4R68/25k – OLG Linz Entscheidung
Kopf
Das Oberlandesgericht Linz als Rekursgericht hat durch Senatspräsident Mag. Gerhard Hasibeder als Einzelrichter (§ 8a JN) in der Rechtssache der Klägerin A*, FN **, ** **, vertreten durch die Rechtsanwälte Dr. Amhof Dr. Damian GmbH in Wien, gegen den Beklagten Mag. B*, Rechtsanwalt, **straße **, **, als Insolvenzverwalter im Konkurs über das Vermögen der C* GmbH, FN **, zu S* des Landesgerichtes Linz, wegen EUR 211.180,50 s.A., über den Rekurs der Klägerin gegen den Beschluss des Landesgerichtes Linz vom 25. März 2025, Cg*-58, beschlossen:
Spruch
Dem Rekurs wird nicht Folge gegeben.
Die Klägerin hat ihre Rekurskosten selbst zu tragen.

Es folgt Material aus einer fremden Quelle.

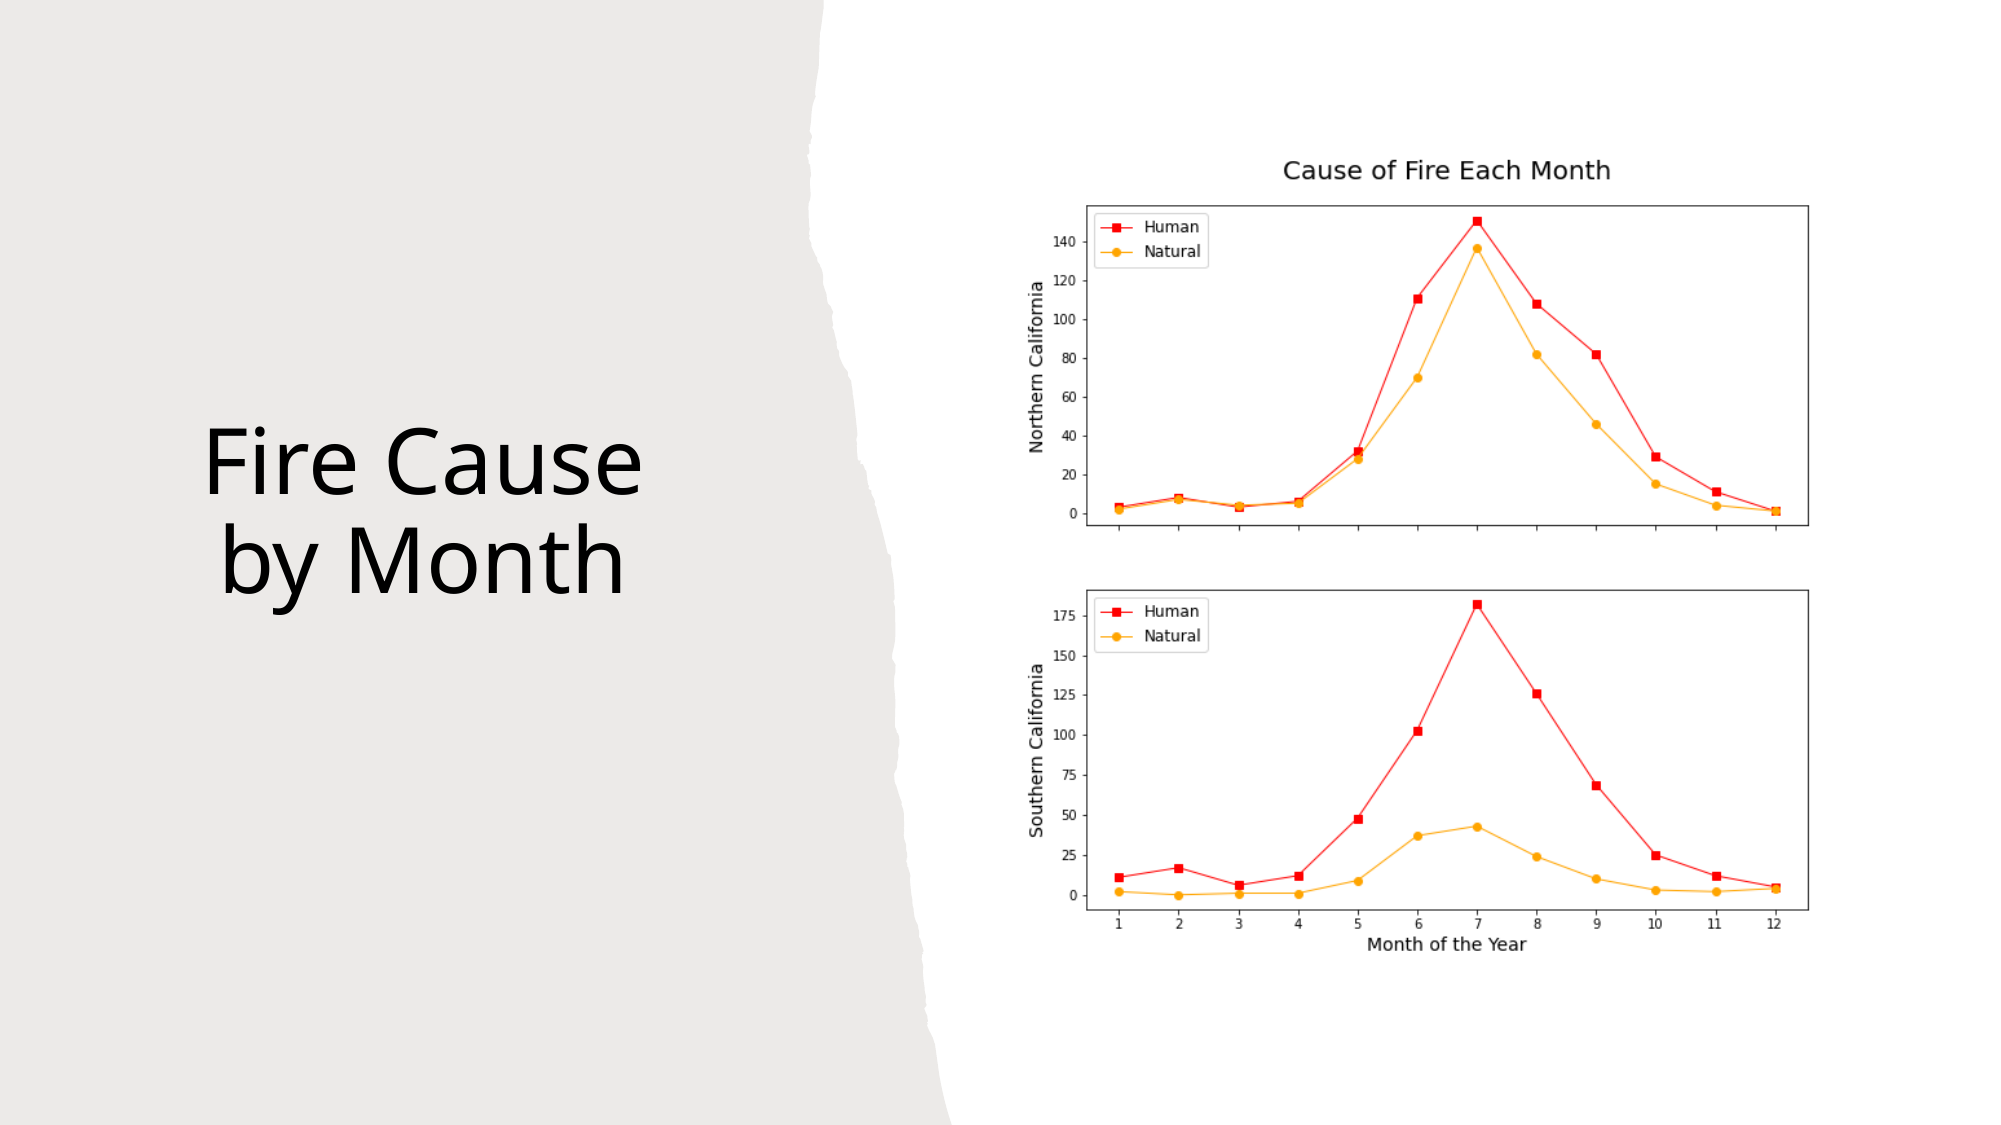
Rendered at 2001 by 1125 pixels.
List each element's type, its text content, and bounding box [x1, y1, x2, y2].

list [970, 94, 1901, 1026]
text_box [809, 0, 2000, 1125]
text_box [0, 0, 953, 1125]
title Fire Cause by Month [126, 162, 721, 622]
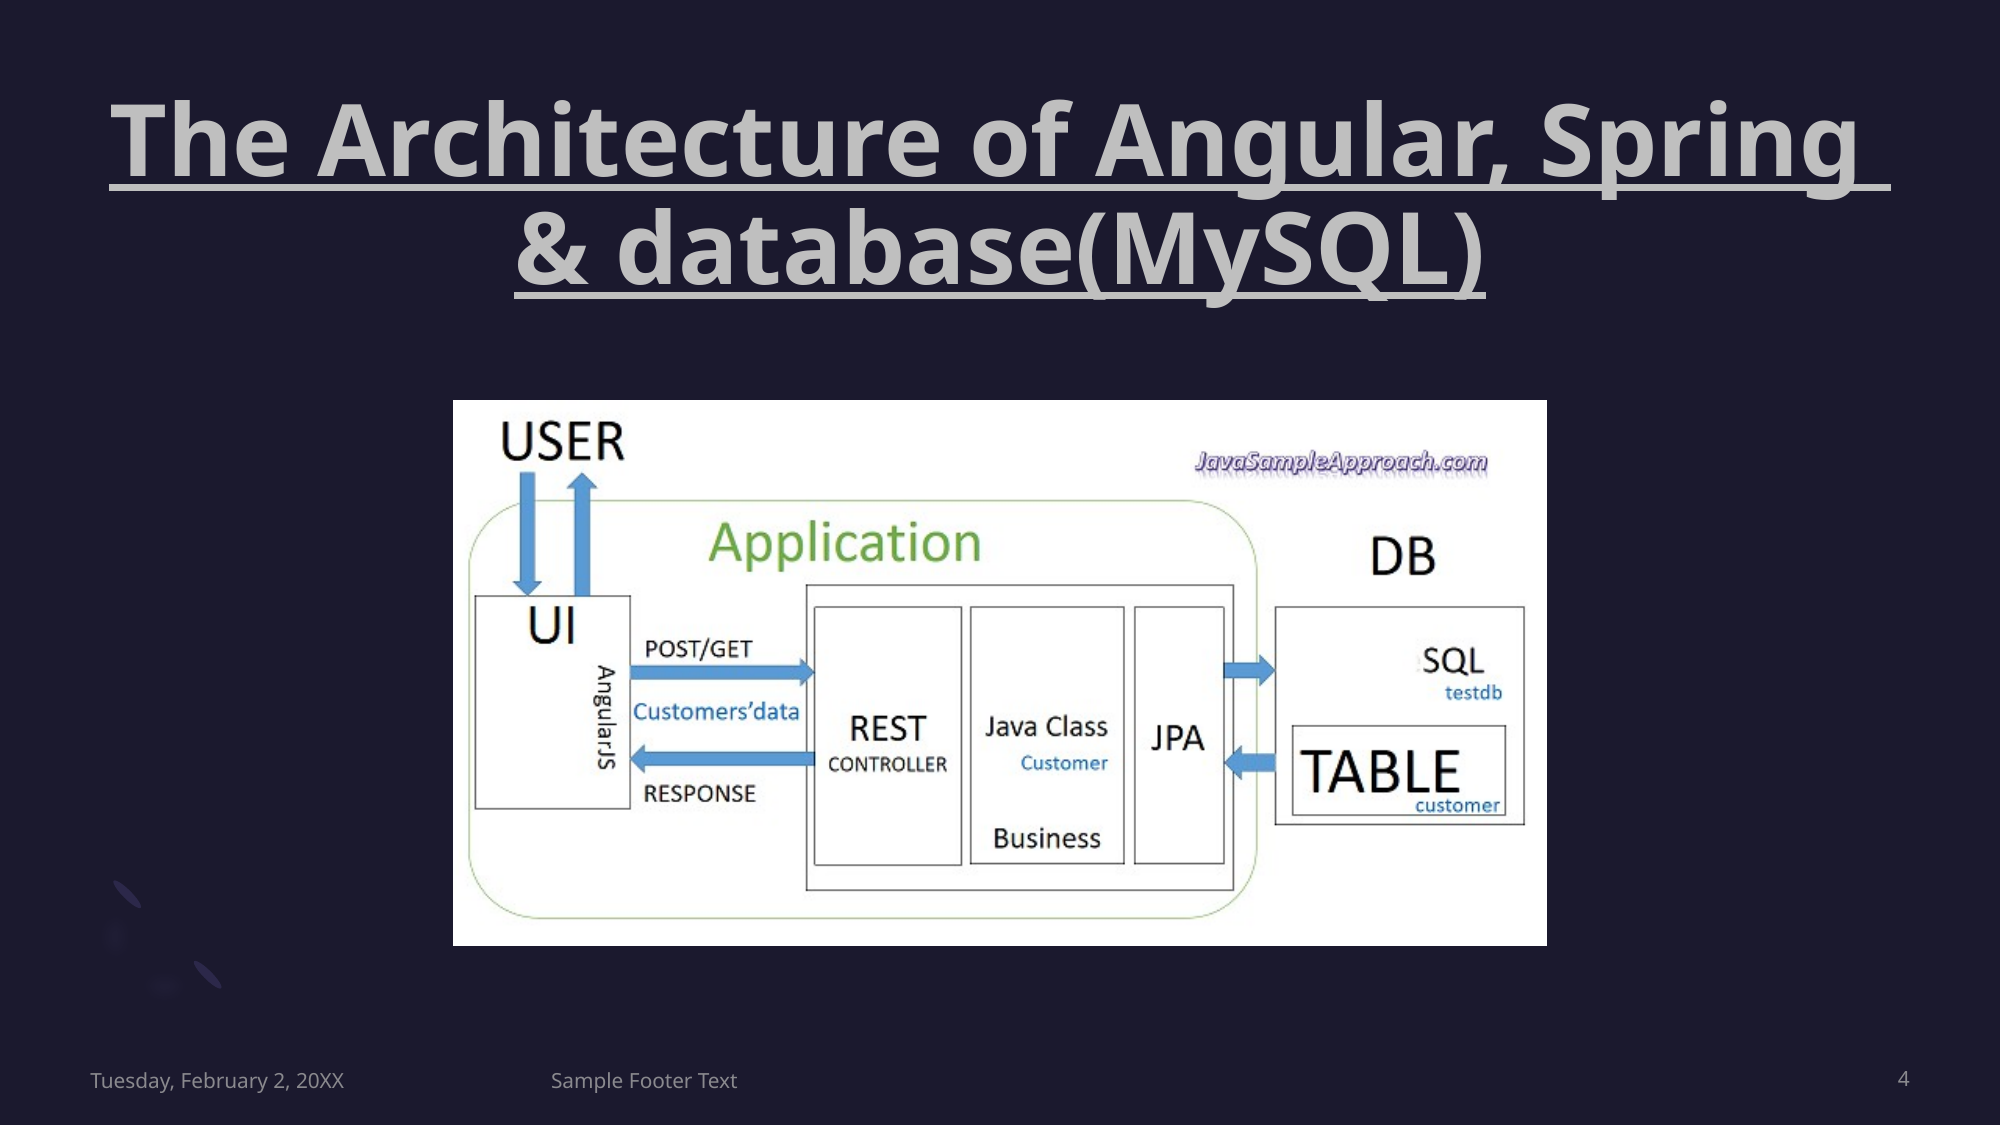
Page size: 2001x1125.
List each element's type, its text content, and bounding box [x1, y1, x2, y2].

title The Architecture of Angular, Spring & database(MySQL) [90, 90, 1910, 309]
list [453, 400, 1547, 946]
slide_number 4 [1632, 1067, 1910, 1093]
footer Sample Footer Text [551, 1067, 1598, 1093]
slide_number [90, 1067, 522, 1093]
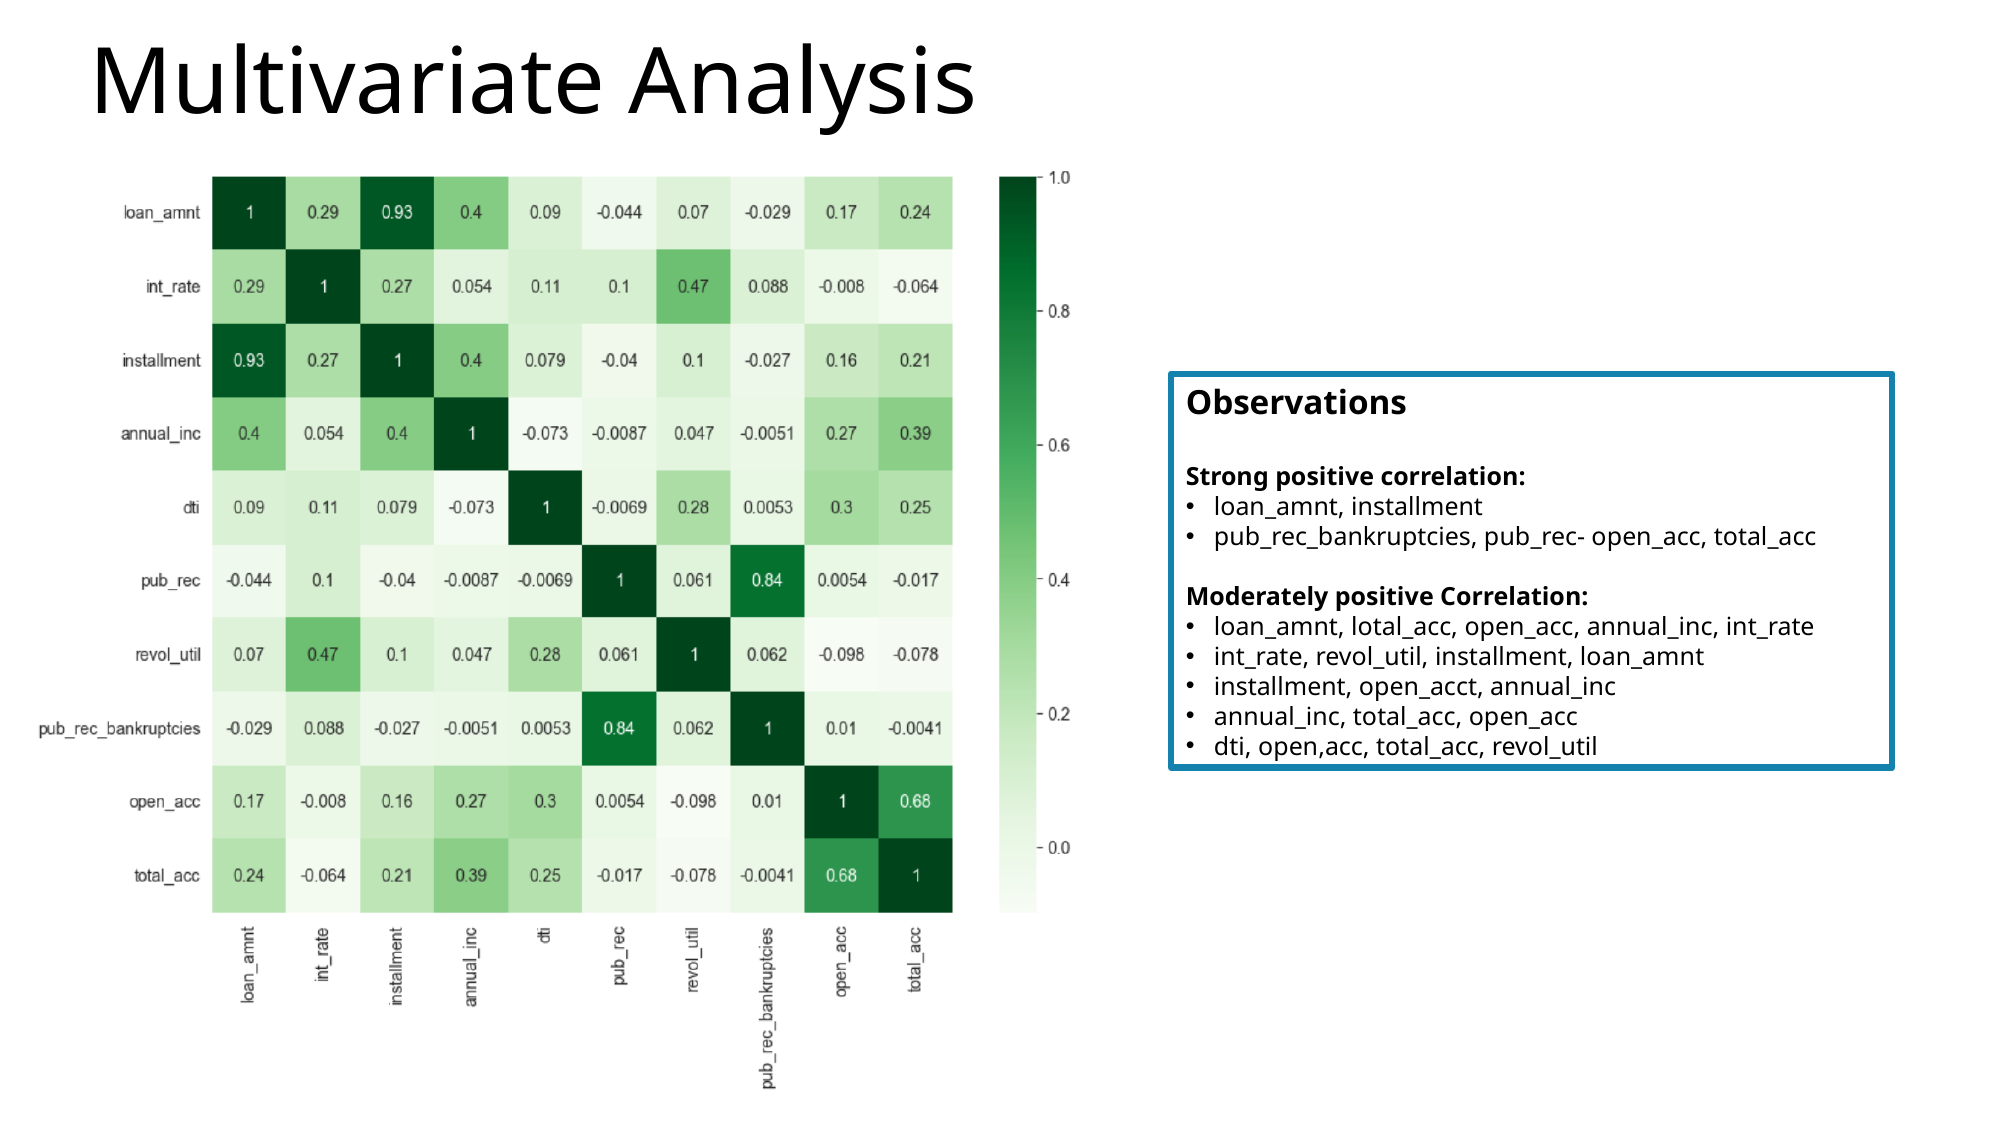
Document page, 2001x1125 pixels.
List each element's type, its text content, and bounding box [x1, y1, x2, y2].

picture [32, 171, 1077, 1096]
text_box Observations Strong positive correlation: loan_amnt, installment pub_rec_bankruptcies, pub_rec- open_acc, total_acc Moderately positive Correlation: loan_amnt, lotal_acc, open_acc, annual_inc, int_rate int_rate, revol_util, installment, loan_amnt installment, open_acct, annual_inc annual_inc, total_acc, open_acc dti, open,acc, total_acc, revol_util [1171, 373, 1893, 768]
title Multivariate Analysis [74, 0, 1800, 193]
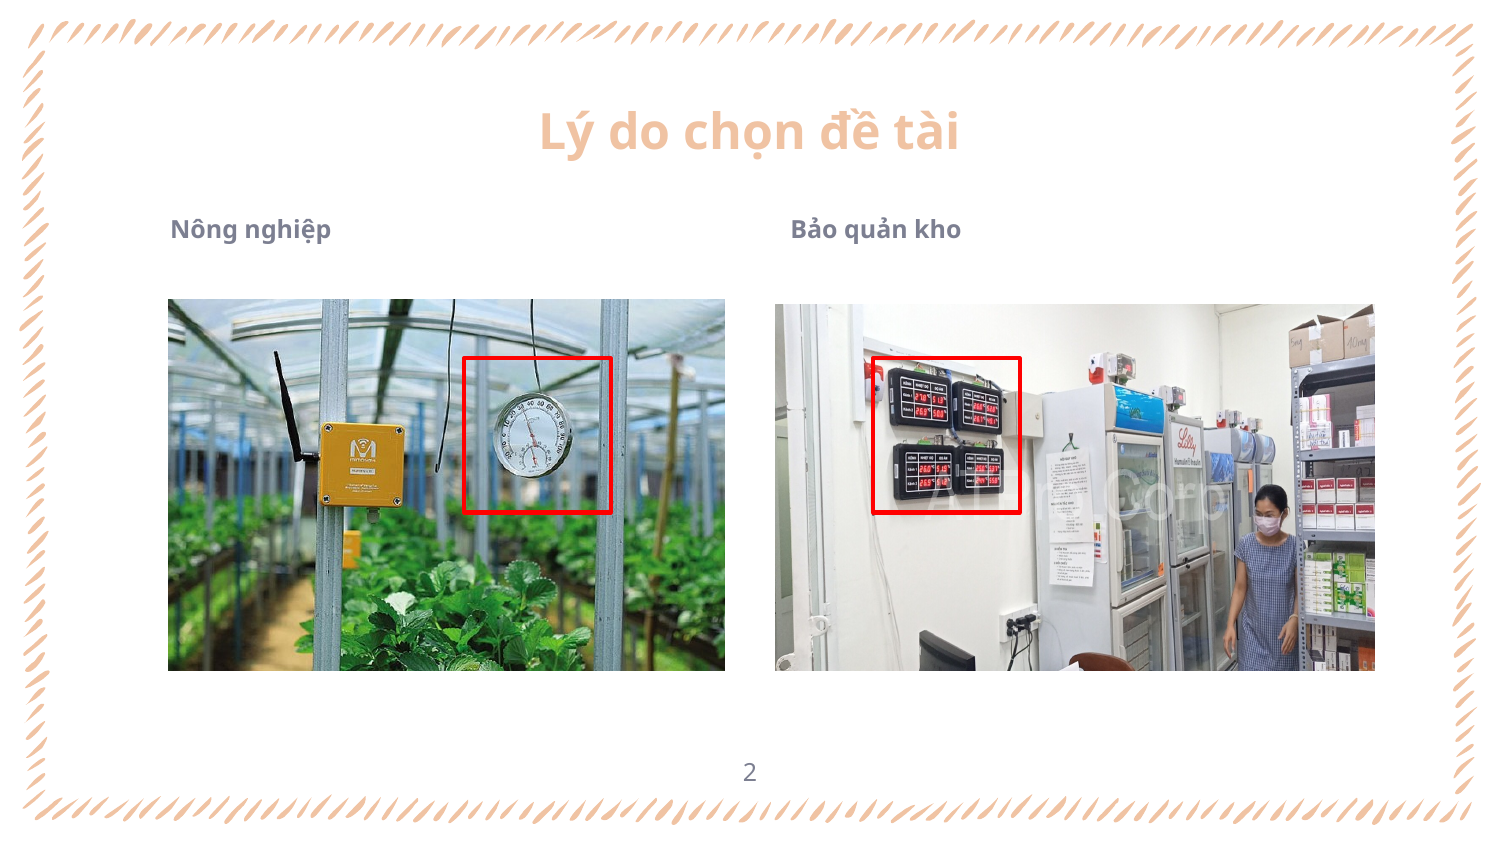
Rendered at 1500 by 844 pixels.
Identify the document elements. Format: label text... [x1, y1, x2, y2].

Der Revisionsrekurs ist jedenfalls unzulässig.
Text
Begründung:
Gegenstand des Verfahrens sind Schadenersatzansprüche der Klägerin gegen die C* GmbH für nicht ordnungsgemäß durchgeführte Arbeiten beim Bauvorhaben „**“.
Der aus dem Fachgebiet für Möbeltischlerarbeiten bestellte Sachverständige Ing. Mag. D* übermittelte am 11. Juni 2024 sein Gutachten samt Honorarnote. Für diese Leistung verzeichnete er Gebühren in Höhe von EUR 20.934,95 (ON 29).
Auf Antrag der Beklagten wurde der Sachverständige mit der schriftlichen Ergänzung seines Gutachtens beauftragt. Diese langte am 2. August 2024 mit einer Gebührennote in Höhe von EUR 1.997,00 bei Gericht ein (ON 35).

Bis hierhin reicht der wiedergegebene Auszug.